#### [EXERCISE INPUT]
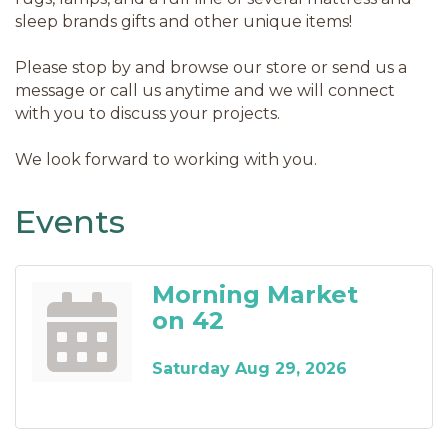
sleep brands gifts and other unique items!
Please stop by and browse our store or send us a
message or call us anytime and we will connect
with you to discuss your projects.
We look forward to working with you.
Events
Morning Market
on 42
Saturday Aug 29, 2026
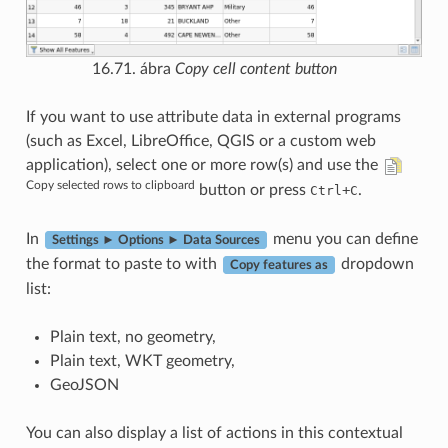
16.71. ábra
Copy cell content button
If you want to use attribute data in external programs
(such as Excel, LibreOffice, QGIS or a custom web
application), select one or more row(s) and use the
Copy selected rows to clipboard
button or press
+
.
Ctrl
C
In
menu you can define
Settings ► Options ► Data Sources
the format to paste to with
dropdown
Copy features as
list:
Plain text, no geometry,
Plain text, WKT geometry,
GeoJSON
You can also display a list of actions in this contextual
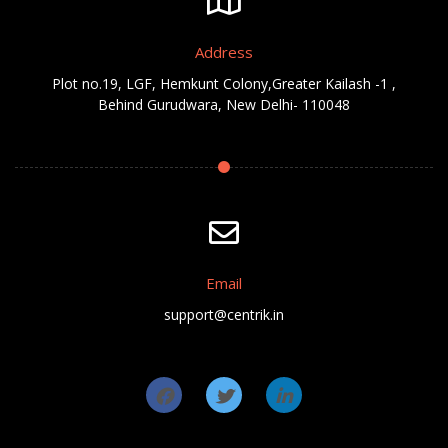
Address
Plot no.19, LGF, Hemkunt Colony,Greater Kailash -1 ,
Behind Gurudwara, New Delhi- 110048
Email
support@centrik.in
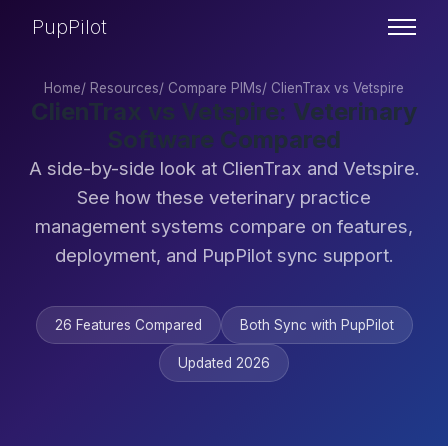
PupPilot
Home
/
Resources
/
Compare PIMs
/
ClienTrax vs Vetspire
ClienTrax vs Vetspire: Veterinary
Software Compared
A side-by-side look at ClienTrax and Vetspire.
See how these veterinary practice
management systems compare on features,
deployment, and PupPilot sync support.
26 Features Compared
Both Sync with PupPilot
Updated 2026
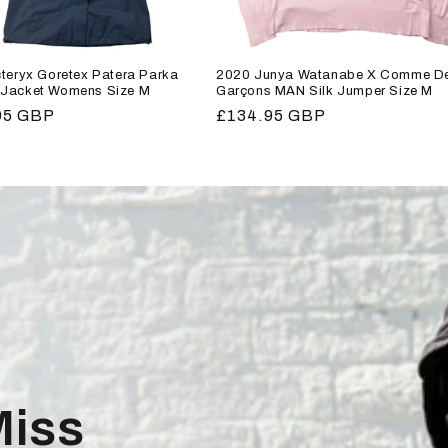
teryx Goretex Patera Parka
2020 Junya Watanabe X Comme D
Jacket Womens Size M
Garçons MAN Silk Jumper Size M
r
95 GBP
Regular
£134.95 GBP
price
Miss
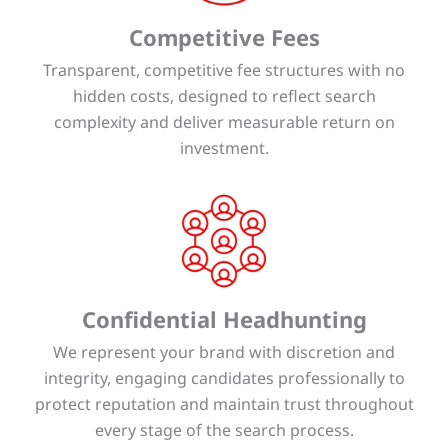
Competitive Fees
Transparent, competitive fee structures with no
hidden costs, designed to reflect search
complexity and deliver measurable return on
investment.
Confidential Headhunting
We represent your brand with discretion and
integrity, engaging candidates professionally to
protect reputation and maintain trust throughout
every stage of the search process.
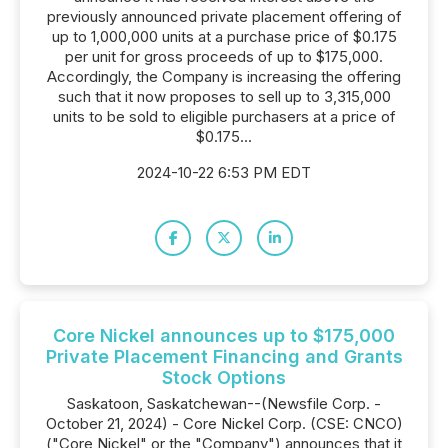
previously announced private placement offering of
up to 1,000,000 units at a purchase price of $0.175
per unit for gross proceeds of up to $175,000.
Accordingly, the Company is increasing the offering
such that it now proposes to sell up to 3,315,000
units to be sold to eligible purchasers at a price of
$0.175...
2024-10-22 6:53 PM EDT
Core Nickel announces up to $175,000
Private Placement Financing and Grants
Stock Options
Saskatoon, Saskatchewan--(Newsfile Corp. -
October 21, 2024) - Core Nickel Corp. (CSE: CNCO)
("Core Nickel" or the "Company") announces that it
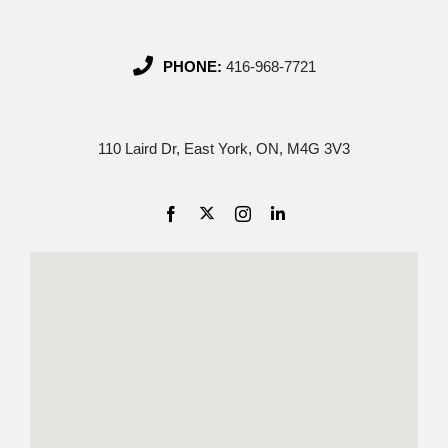
PHONE:
416-968-7721
110 Laird Dr, East York, ON, M4G 3V3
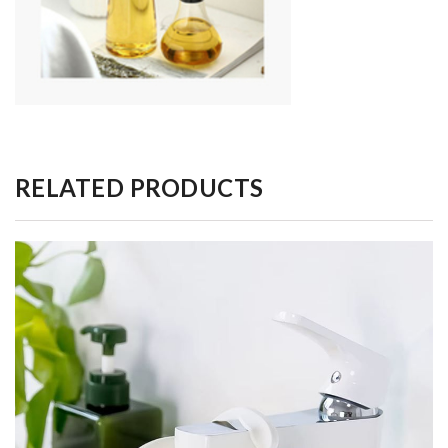
RELATED PRODUCTS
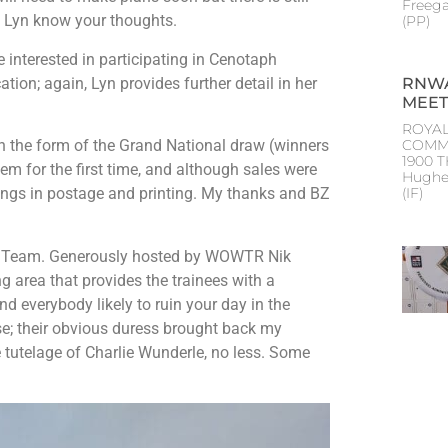
Freeg
et Lyn know your thoughts.
(PP
 interested in participating in Cenotaph
ion; again, Lyn provides further detail in her
RNWA
MEET
ROYAL
n the form of the Grand National draw (winners
COMM
1900 
stem for the first time, and although sales were
Hughe
vings in postage and printing. My thanks and BZ
(IF
ing Team. Generously hosted by WOWTR Nik
area that provides the trainees with a
 and everybody likely to ruin your day in the
e; their obvious duress brought back my
e tutelage of Charlie Wunderle, no less. Some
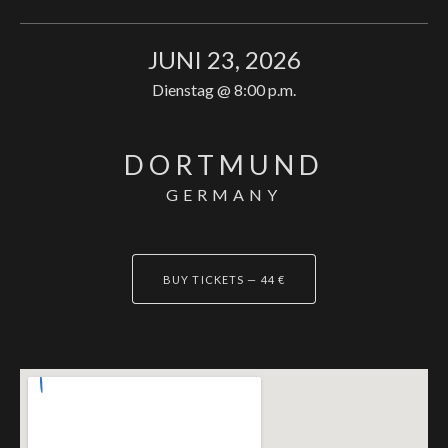
JUNI 23, 2026
Dienstag
@
8:00 p.m.
DORTMUND
GERMANY
BUY TICKETS
—
44 €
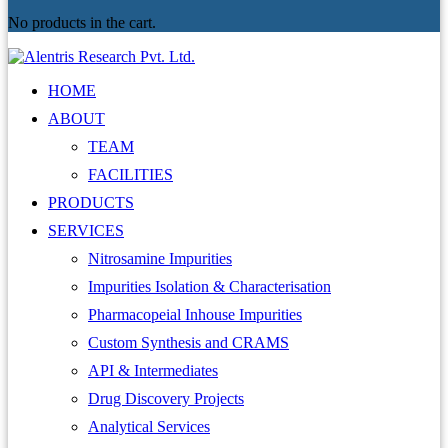
No products in the cart.
HOME
ABOUT
TEAM
FACILITIES
PRODUCTS
SERVICES
Nitrosamine Impurities
Impurities Isolation & Characterisation
Pharmacopeial Inhouse Impurities
Custom Synthesis and CRAMS
API & Intermediates
Drug Discovery Projects
Analytical Services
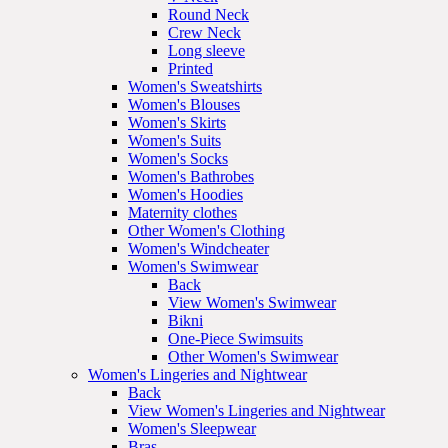
Round Neck
Crew Neck
Long sleeve
Printed
Women's Sweatshirts
Women's Blouses
Women's Skirts
Women's Suits
Women's Socks
Women's Bathrobes
Women's Hoodies
Maternity clothes
Other Women's Clothing
Women's Windcheater
Women's Swimwear
Back
View Women's Swimwear
Bikni
One-Piece Swimsuits
Other Women's Swimwear
Women's Lingeries and Nightwear
Back
View Women's Lingeries and Nightwear
Women's Sleepwear
Bras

#### [TASK ITEM]
Find every line of the records that contains the string "Impurities" and copy each of those lines. Case counts.

#### [ANSWER SECTION]
Nitrosamine Impurities
Impurities Isolation & Characterisation
Pharmacopeial Inhouse Impurities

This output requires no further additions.